It has been my good fortune to live and practice radiology during a long period of momentous change – to see the transformation of the discipline from a supportive service into a mainstream, essential branch of clinical medicine. I remember wearing red goggles to adapt my vision before performing fluoroscopy; observing the horrible, now thankfully obsolete, practice of ventriculography, which was considered advanced neuroradiology; and performing other, now rarely prescribed procedures, such as double-contrast barium enemas and intravenous pyelography. Witnessing the beginnings of interventional radiology, I suggested its name in an editorial.¹ I also had the good fortune to see the introduction of computed tomography (CT) and a technology first known as nuclear magnetic resonance imaging. Together with fellow members of a committee of the American College of Radiology and editors of prestigious radiological journals, I took part in changing the name of the latter modality to MRI, freeing it from threatening implications.

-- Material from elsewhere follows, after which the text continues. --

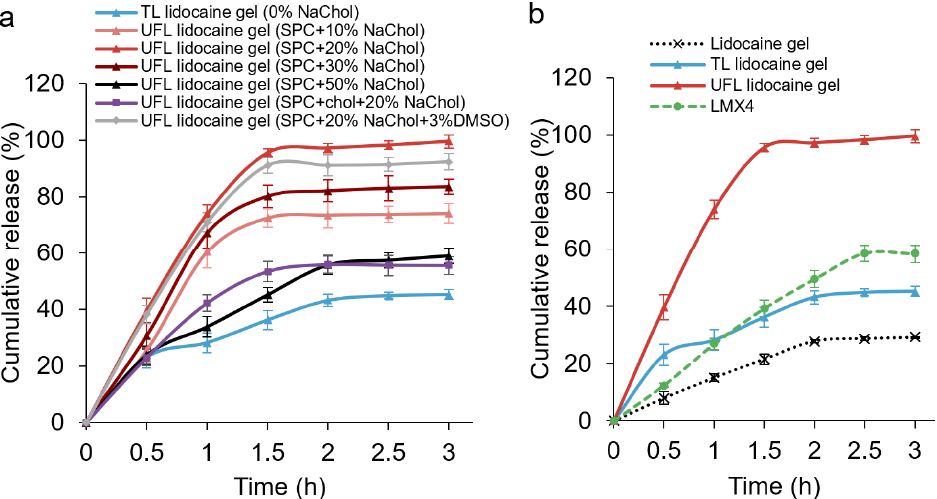
Figure 1. Permeation profiles through Strat-M membranes of ( a ) 50 mg different formulations of liposomal gels and ( b ) lidocaine-containing carbomer gel, LMX4 cream, TL and UFL lidocaine gels.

Looking back on these experiences, one lesson stands out above all: Innovation and transformation never cease. Looking forward, it is clear that radiology, along with the rest of medicine, is now undergoing further momentous changes that will affect the future of all those already practicing as well as those yet to start their careers.²

Considering historical trends in medicine may allow us to anticipate better the future. In the course of the last century, total knowledge in medicine grew not linearly but exponentially, and as a result everyone in medicine had to know more and more about less and less. Radiology followed the path taken by the rest of medicine and sub-specialized in order to remain a valuable contributor. Increasingly specialized clinicians expected answers to questions that would affect treatment, and so radiologists needed to know specialty fields in detail. These practical demands required that radiology training programs adapt, and academic departments were soon peopled with faculty members who taught and performed research in sub-specialties.

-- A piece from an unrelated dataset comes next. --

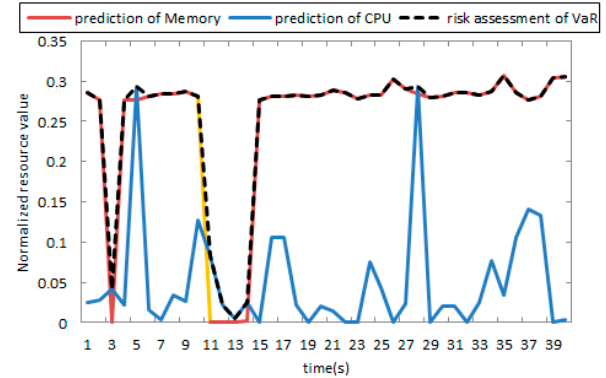
Figure 16. Prediction curve of the VaR.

At the same time, radiology benefited from continual advances in imaging technology and, in the last thirty-five years, cybernetics. Together, technological prowess and specialization have enabled radiology to become a crucial participant in every aspect of modern medical practice, from diagnosis to treatment selection and follow-up, and even treatment itself. Looking ahead, we can expect not only further sub-specialization and technological advancement, but also even deeper integration of radiology into all facets of medicine.

Like the rest of medicine, radiology will need to become even more multi-directional as it remains in step with contemporary scientific and technological advances. In the immediate future, this will mean more applications of hybrid imaging technology such as PET/CT as well as incorporation of sonography in many procedures, including interventional procedures performed with robotics.

Over the longer term, radiology, along with all other medical disciplines, will move massively into the molecular age using all its available technologies. It will become predictive and rapidly personalized. We are already seeing the beginnings of this shift – for example, in the application of hybrid imaging and the development of imaging biomarkers predictive of early response.³ The use of genetic biomarkers, while still in its infancy, has already changed approaches to treatment for some diseases, such as cystic fibrosis.⁴

In the next decade and beyond, imaging will evolve at a still more rapid pace, as new knowledge is acquired about metabolic processes, and, in turn, tracers are developed that identify the mechanisms of metabolic processes, further enhancing our ability both to acquire and apply new knowledge. Such tracers will be created not only for PET/CT but for the emerging technology of MR/PET, which can combine the advantages of freshly developed tracers with the benefits of innumerable MR imaging sequences as well as MR spectroscopy.⁴ Integrating molecular imaging with genetic markers promises to offer additional, powerful approaches to personalizing medicine.⁵

Interventional radiology is already in a state of flux, employing all the presently available imaging modalities for guidance, combining them for greater precision, and applying them with multiple treatment technologies (e.g. thermal, radiofrequency, and laser ablation tools).⁶ Remarkably precise guidance of finer and finer catheters and the addition of molecular and genetic markers will transform body and neuro-interventional radiology from a service limited to correcting vascular abnormalities to a major therapeutic tool in body and cerebral oncology, offering highly localized ablation with injection of targeted therapeutic agents. The introduction of genetic markers into radiology will expand the use of image-guided interventions.⁷

The future of radiology is more than promising. It will greatly depend, however, on our ability to change the education and training of incoming young physicians and involve them heavily in the emerging era of molecular imaging and molecular medicine. A period of obligatory research should be introduced into the training programs, as our discipline is undergoing a major transition, and participating in its advancement is both educational and inspirational. Such requirements already exist in training programs in surgery and internal medicine.

To conclude, much of our well-being, and the advancement of all disciplines, depends on economic stability and the absence of wars. Hopefully we shall continue to live in our apparently fragile peace, our recessions will be mild, and science, including medicine, will be allowed to progress and prosper. While technologies may advance or even (as in the case of sonography) be created in wartime, science requires peace and the dedication and energy of a civilian society.